▶ [Work order 1]: In the answer about discharging a router, which part of a computer can take minutes to discharge fully?
▶ [Work order 2]: Retype the part of the answer about discharging a router between "I would however" and "than 10 seconds.", inclusive.

____ Reading text

Ten seconds is an arbitrarily long amount of time, but yes, it does take time for electronic devices to discharge themselves completely because of the capacitance of the circuits within. Some of this capacitance is intentional; some of it is not.

It's impossible to say exactly how much time is needed, as the bleed-off of that capacitance varies with environmental factors like temperature, humidity, and background EMI generated by nearby electronics. The RAM in your computer, for example, can take minutes to discharge fully.

But there is a shortcut. If the router has a button of any kind on it (WPS button, or a reset button), this will usually discharge any residual electric charge immediately. This is because the button places a load on the circuit(s) holding the charge and there is no power going into the device.

In fact, in the old days of parallel ports, this used to be a guaranteed way to correct a stubborn printer. Unplug the printer, unplug the computer, and unplug the parallel cable. Then hit the power button on both devices. Then plug everything back in. Worked every time. Parallel SCSI busses had this problem sometimes too.

I think its worth considering what you're actually trying to do. Turning off a router for 10 seconds is probably longer than the time it takes for any residual power to discharge (likewise, the old 30/30/30 technique could be a 10/10/10 technique). Ten seconds is a simple and arbitrarily large enough time for this to work.

I would however consider any troubleshooting techniques involving singing, or animal sacrifice somewhat suspect, but you're free to unplug and wait longer than 10 seconds.

________
____ Provided records

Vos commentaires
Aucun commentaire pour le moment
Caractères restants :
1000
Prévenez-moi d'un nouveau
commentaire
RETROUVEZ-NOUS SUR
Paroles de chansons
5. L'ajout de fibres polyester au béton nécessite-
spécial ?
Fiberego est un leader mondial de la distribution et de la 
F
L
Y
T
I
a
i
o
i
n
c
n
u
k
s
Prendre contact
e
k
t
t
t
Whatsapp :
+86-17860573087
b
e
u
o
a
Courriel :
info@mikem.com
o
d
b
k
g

________
____ Provided records

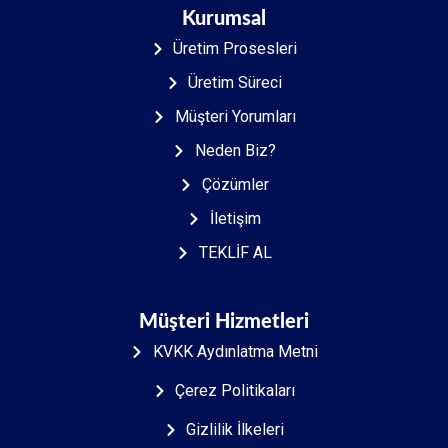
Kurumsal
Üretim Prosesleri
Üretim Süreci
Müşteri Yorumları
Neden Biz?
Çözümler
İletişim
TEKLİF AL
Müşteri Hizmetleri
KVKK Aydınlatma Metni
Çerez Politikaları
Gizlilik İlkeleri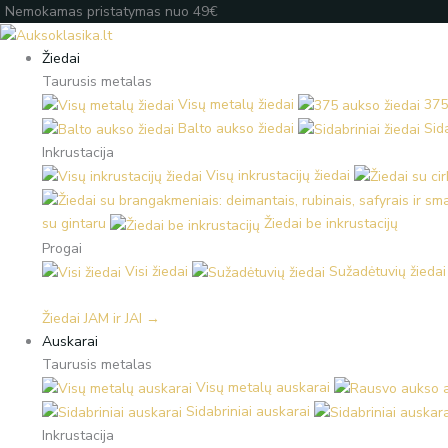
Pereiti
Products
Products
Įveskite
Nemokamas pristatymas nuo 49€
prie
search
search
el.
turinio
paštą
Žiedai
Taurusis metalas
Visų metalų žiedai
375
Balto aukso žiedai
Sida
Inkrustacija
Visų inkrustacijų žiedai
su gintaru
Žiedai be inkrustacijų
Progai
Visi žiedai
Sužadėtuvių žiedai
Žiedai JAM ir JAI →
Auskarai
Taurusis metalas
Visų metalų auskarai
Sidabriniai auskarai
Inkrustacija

________

▶ [Problem solution 1]: The RAM.

▶ [Problem solution 2]:
I would however consider any troubleshooting techniques involving singing, or animal sacrifice somewhat suspect, but you're free to unplug and wait longer than 10 seconds.